• **EXCERPTED TEXT**:
· · · · · · ·

What all this means is, to take more “big bucks” wherever you hunt you must become skilled enough as a hunter to see more “big bucks.” Otherwise, settle for taking the usual 1–2 trophy-class bucks in a lifetime.

Patience While Stand Hunting

Only 30 minutes of patience was required to take this buck.

Patience is good while stand hunting…up to a point. Patience can also make you waste time at unproductive stand sites, eliminating chances to take deer (mature bucks) elsewhere. Nothing, not even patience, improves stand hunting success more than taking quick and quiet advantage of fresh deer signs…up to a point. Yes, this sounds like gobbledigook, but let me explain.

Back in the old days using one stand site per hunting season often worked, but not today unless you are willing to settle for an inexperienced fawn or yearling. Today, sitting at one stand site throughout a hunting season can soon become a dreadful waste of time. Whether using an elevated stand or a ground level stand site, within the first hour to three continuous half-days of hunting, today’s mature stand smart whitetails will almost always discover and identify you, more especially while you are approaching your stand. After that they avoid you. In my deer camp, our buck hunting rule is this: if you stand hunt within easy shooting distance of very fresh tracks and or droppings made by an unalarmed mature buck for a half-day but don’t see that buck, unless it was windy, stormy or unseasonably warm, that buck likely discovered you with or without your knowledge and it is already avoiding you. Unless we have a very good reason for thinking otherwise, we therefore change stand sites every half-day.

Where do we stand hunt next? Depending on wind direction (we always approach stand sites from downwind or crosswind and never cross feeding areas), during the first two days of a hunting season we hunt each half-day at different stand sites selected near where lots of fresh tracks and droppings made by mature bucks were found while scouting 2–3 weeks earlier. After that, we stand hunt wherever we discover new very fresh tracks, droppings and/or other signs made by unalarmed (not trotting or bounding) mature bucks — found while hiking non-stop (non-stop doesn’t frighten unseen nearby deer) between 11 AM and noon along deer trails previously selected for rapid mid-hunt scouting or while hiking non-stop to and from stand sites. A new discovery of very fresh signs made by an unalarmed buck often induces us to change our minds about where to hunt next. We call quickly deciding where to hunt next based on very fresh deer signs, “opportunistic stand hunting.” We never stand hunt where there are no very fresh tracks and/or droppings made by an unalarmed mature buck within easy shooting range upwind or crosswind. While stand hunting in this manner (five hours of planned patience per half-day of hunting generally adequate) — made effective by using a silently backpacked stools and ground level cover that hides our silhouettes and motions — no buck can endlessly avoid us unless it abandons its range or becomes nocturnal which doesn’t often happen where all hunters are stand hunters (like where we hunt).

Hunting Values of Various Deer Signs, Part II

Buck ground scrapes are the most misunderstood of deer signs. Very few are made or renewed while breeding is in progress. Dominant breeding bucks have little time for that then and they have run off most lesser, scrape-making bucks by the time breeding has begun in November. Made by all antlered bucks beginning after weather cools 2-3 weeks before breeding begins, most scrapes are simply visible, tarsal-musk-laden signposts of intended buck breeding ranges. They are not made to attract does.

· · · · · · ·

• **RECORD SET**:
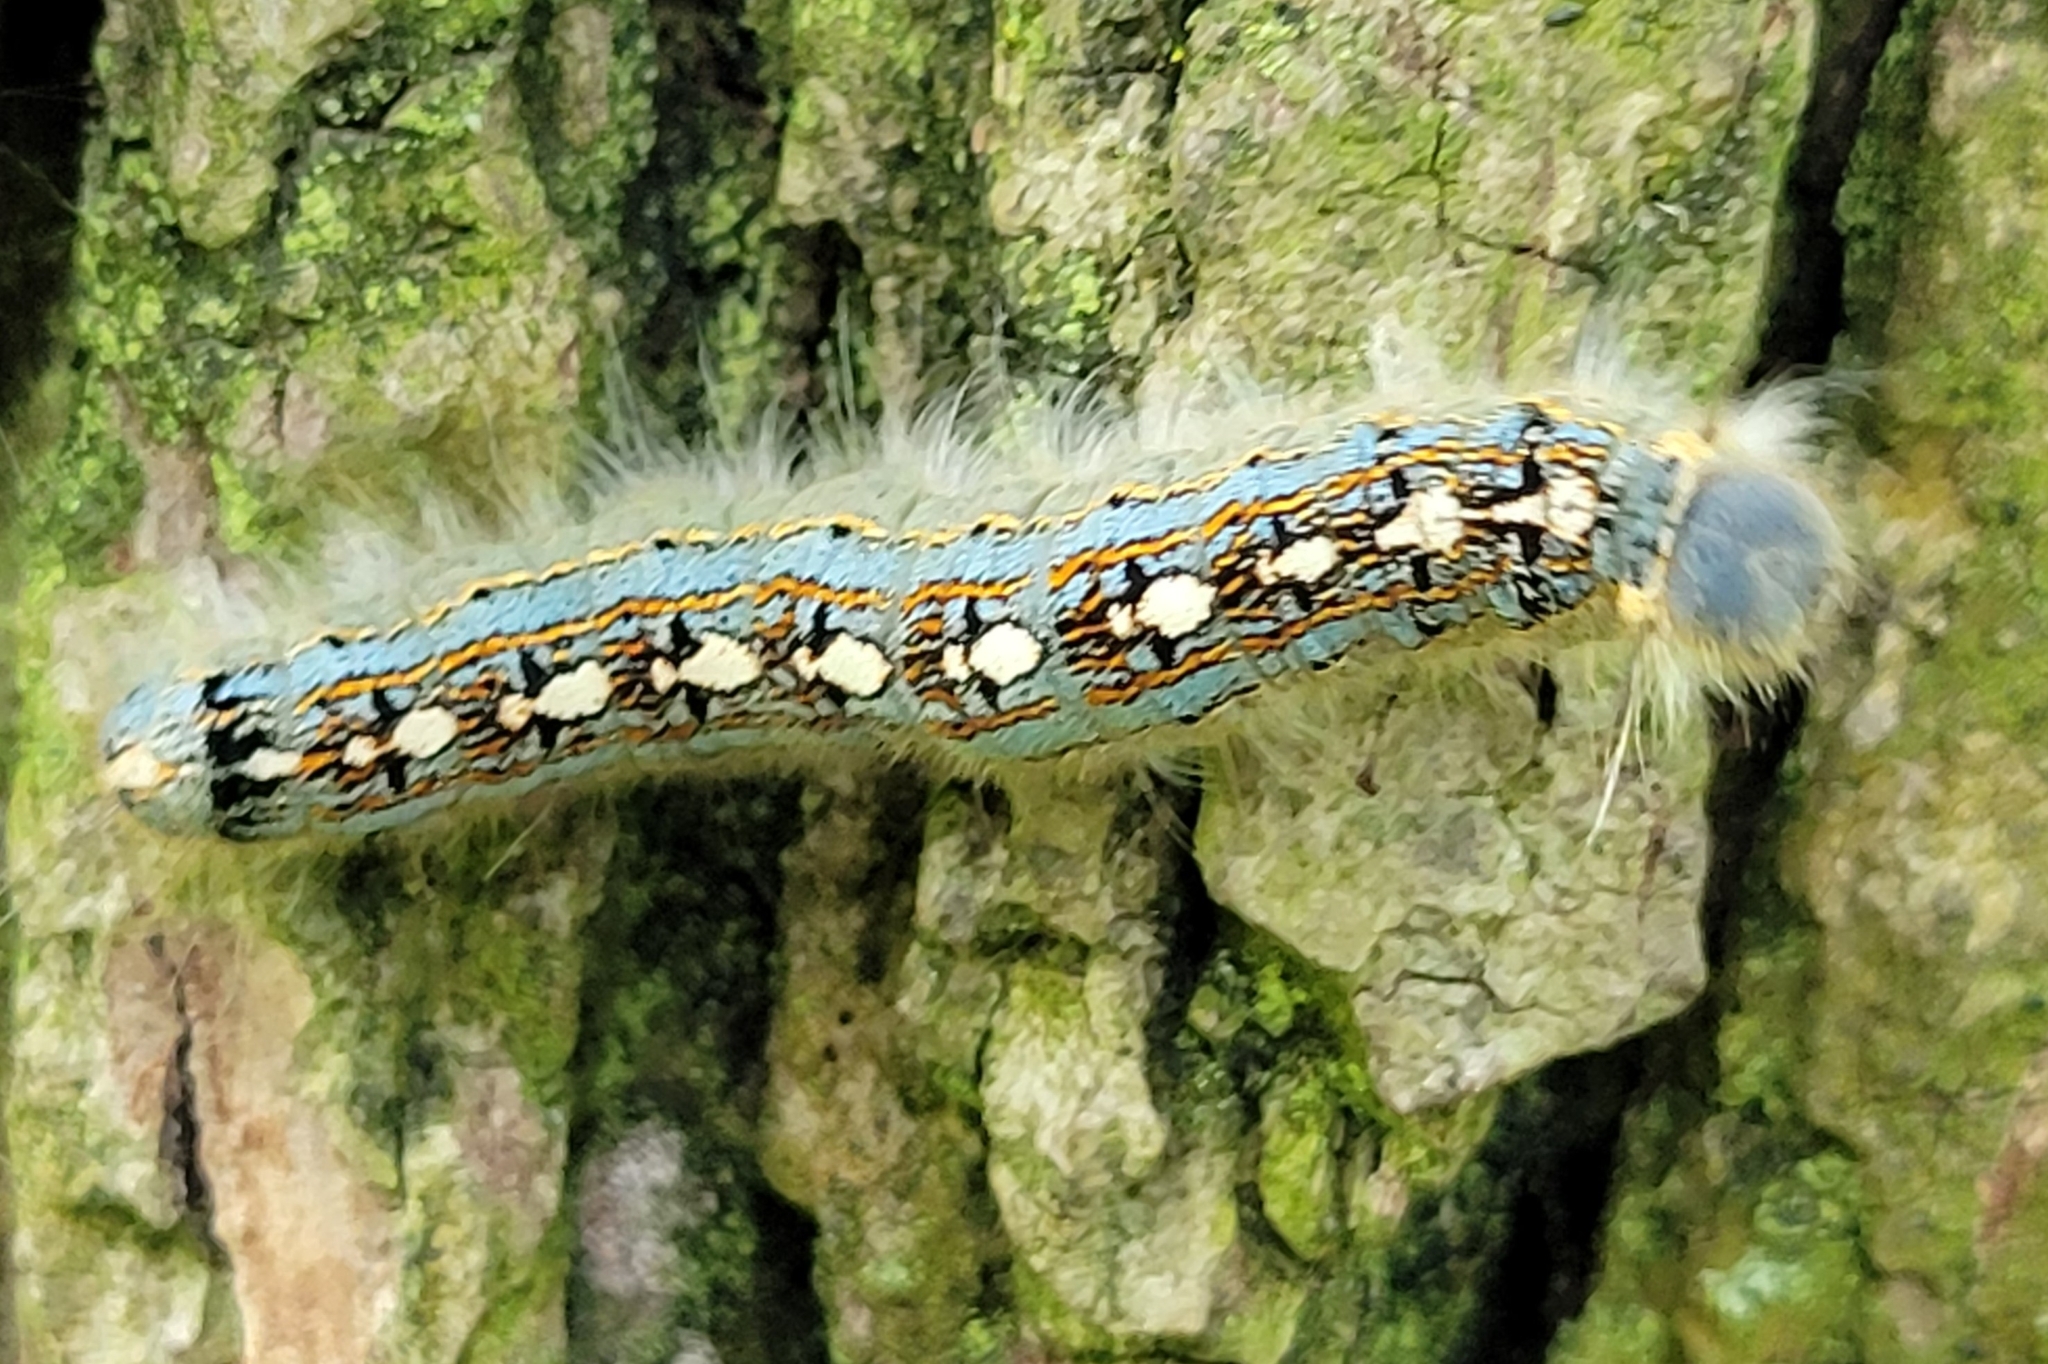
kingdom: Animalia
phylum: Arthropoda
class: Insecta
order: Lepidoptera
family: Lasiocampidae
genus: Malacosoma
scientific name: Malacosoma disstria
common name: Forest tent caterpillar
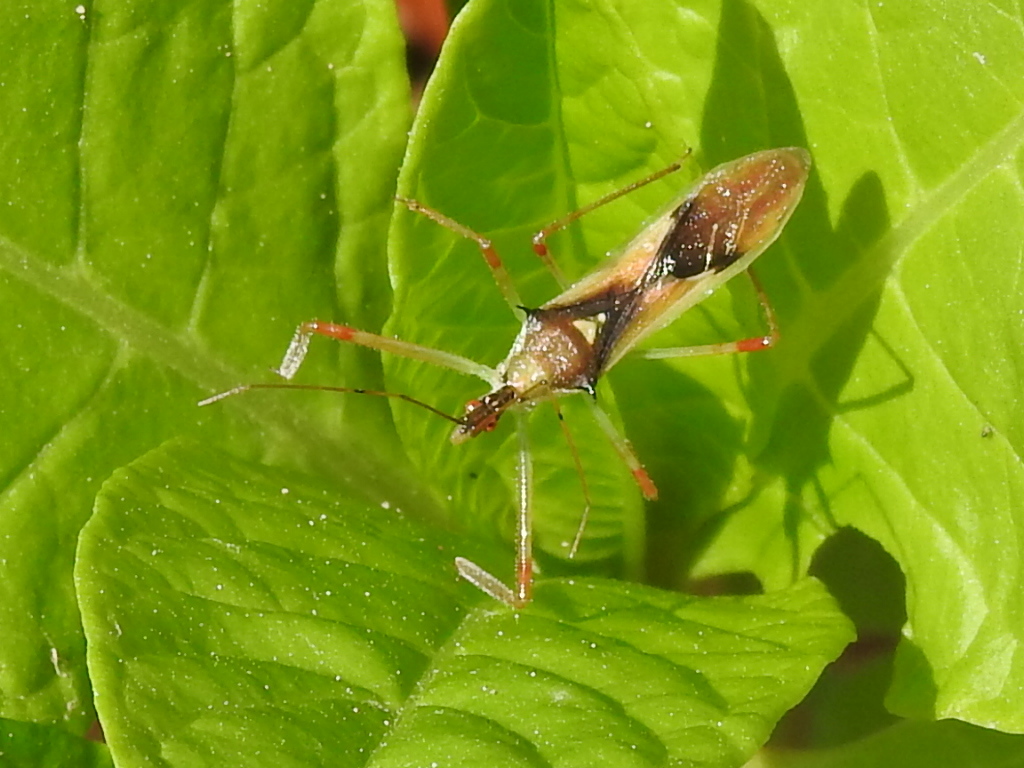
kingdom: Animalia
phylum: Arthropoda
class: Insecta
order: Hemiptera
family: Reduviidae
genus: Zelus
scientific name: Zelus luridus
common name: Pale green assassin bug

· · · · · · ·

• **INSTRUCTIONS TO FOLLOW**: Extend the deer-hunting excerpt above, picking up right after its last sentence.

• **WRITTEN REPLY**:
p1010973a

They are “no trespassing” signs intended to warn other bucks to stay away from intended breeding ranges. Scrapes of dominant breeding bucks, victors of battles with all other bucks in their ranges, are respected and feared by all other bucks. Does do not intentionally urinate on scrapes to inform bucks when they are in heat — buck-attracting airborne pheromone emitted from the urine of each doe in heat for 24-26 hours attracts bucks wherever does are located. Does in heat do not wait near scrapes for a buck to appear. If necessary, they search for the dominant buck, easy to find because they reek with musk and urine. Only 10-12% of does are in heat on any one day during the first two-week period of breeding (in November).

Unless whitetails are seen feeding somewhere, with the exception of farm fields and forest clearcuts most hunters find it difficult to identify whitetail feeding areas — hubs of whitetail activities and the most productive of stand sites. Whitetail feeding areas are areas where lots sunlight reaches the ground.

43d

Feeding areas will have lots of zigzagging tracks of unalarmed deer.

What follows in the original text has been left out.